▶ _PROBLEM DESCRIPTION_
Below are records to give again exactly; omit each image they contain.

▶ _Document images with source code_
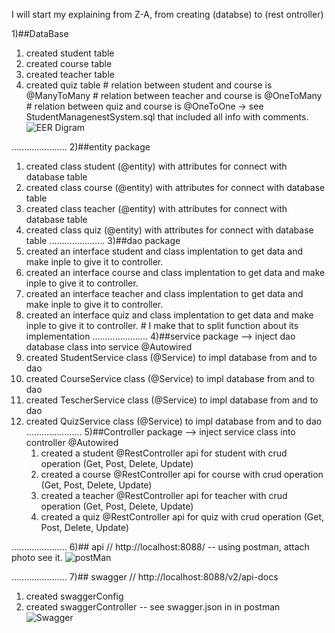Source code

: I will start my explaining from Z-A, from creating (databse) to (rest ontroller)

1)##DataBase 
   1) created student table
   2) created course table
   3) created teacher table
   4) created quiz table
     # relation between student and course is @ManyToMany 
     # relation between teacher and course is @OneToMany 
     # relation between quiz and course is @OneToOne
-> see StudentManagenestSystem.sql that included all info with comments.
![EER Digram](https://github.com/Deepoo2000/AnyWareSoftWare-Task/assets/104589126/b820de2c-2a4a-4b75-80a6-f74603d36d38)

......................
2)##entity package
   1) created class student (@entity) with attributes for connect with database table
   2) created class course (@entity) with attributes for connect with database table
   3) created class teacher (@entity) with attributes for connect with database table
   4) created class quiz (@entity) with attributes for connect with database table 
......................
3)##dao package
  1) created an interface student and class implentation to get data and make inple to give it to controller.
  2) created an interface course and class implentation to get data and make inple to give it to controller.
  3) created an interface teacher and class implentation to get data and make inple to give it to controller.
  4) created an interface quiz and class implentation to get data and make inple to give it to controller.
    # I make that to split function about its implementation
......................
4)##service package
   --> inject dao database class into service @Autowired
  1) created StudentService class (@Service) to impl database from and to dao
  2) created CourseService class (@Service) to impl database from and to dao
  3) created TescherService class (@Service) to impl database from and to dao
  4) created QuizService class (@Service) to impl database from and to dao 
......................
5)##Controller package
  --> inject service class into controller @Autowired
     1) created a student @RestController api for student with crud operation (Get, Post, Delete, Update)
     2) created a course @RestController api for course with crud operation (Get, Post, Delete, Update)
     3) created a teacher @RestController api for teacher with crud operation (Get, Post, Delete, Update)
     4) created a quiz @RestController api for quiz with crud operation (Get, Post, Delete, Update)
     
......................
6)## api 
   // http://localhost:8088/
  -- using postman, attach photo see it.
  ![postMan](https://github.com/Deepoo2000/AnyWareSoftWare-Task/assets/104589126/b7c8dd99-4639-420b-9edc-b550819d5a42)

......................
7)## swagger
  // http://localhost:8088/v2/api-docs
  1) created swaggerConfig
  2) created swaggerController
-- see swagger.json in in postman
![Swagger](https://github.com/Deepoo2000/AnyWareSoftWare-Task/assets/104589126/982a73a3-f3aa-4b06-a75f-ac5b97985fd8)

▶ _REPLY TO THE EXERCISE_
Source code

: I will start my explaining from Z-A, from creating (databse) to (rest ontroller)

1)##DataBase 
   1) created student table
   2) created course table
   3) created teacher table
   4) created quiz table
     # relation between student and course is @ManyToMany 
     # relation between teacher and course is @OneToMany 
     # relation between quiz and course is @OneToOne
-> see StudentManagenestSystem.sql that included all info with comments.
![EER Digram](https://github.com/Deepoo2000/AnyWareSoftWare-Task/assets/104589126/b820de2c-2a4a-4b75-80a6-f74603d36d38)

......................
2)##entity package
   1) created class student (@entity) with attributes for connect with database table
   2) created class course (@entity) with attributes for connect with database table
   3) created class teacher (@entity) with attributes for connect with database table
   4) created class quiz (@entity) with attributes for connect with database table 
......................
3)##dao package
  1) created an interface student and class implentation to get data and make inple to give it to controller.
  2) created an interface course and class implentation to get data and make inple to give it to controller.
  3) created an interface teacher and class implentation to get data and make inple to give it to controller.
  4) created an interface quiz and class implentation to get data and make inple to give it to controller.
    # I make that to split function about its implementation
......................
4)##service package
   --> inject dao database class into service @Autowired
  1) created StudentService class (@Service) to impl database from and to dao
  2) created CourseService class (@Service) to impl database from and to dao
  3) created TescherService class (@Service) to impl database from and to dao
  4) created QuizService class (@Service) to impl database from and to dao 
......................
5)##Controller package
  --> inject service class into controller @Autowired
     1) created a student @RestController api for student with crud operation (Get, Post, Delete, Update)
     2) created a course @RestController api for course with crud operation (Get, Post, Delete, Update)
     3) created a teacher @RestController api for teacher with crud operation (Get, Post, Delete, Update)
     4) created a quiz @RestController api for quiz with crud operation (Get, Post, Delete, Update)
     
......................
6)## api 
   // http://localhost:8088/
  -- using postman, attach photo see it.
  ![postMan](https://github.com/Deepoo2000/AnyWareSoftWare-Task/assets/104589126/b7c8dd99-4639-420b-9edc-b550819d5a42)

......................
7)## swagger
  // http://localhost:8088/v2/api-docs
  1) created swaggerConfig
  2) created swaggerController
-- see swagger.json in in postman
![Swagger](https://github.com/Deepoo2000/AnyWareSoftWare-Task/assets/104589126/982a73a3-f3aa-4b06-a75f-ac5b97985fd8)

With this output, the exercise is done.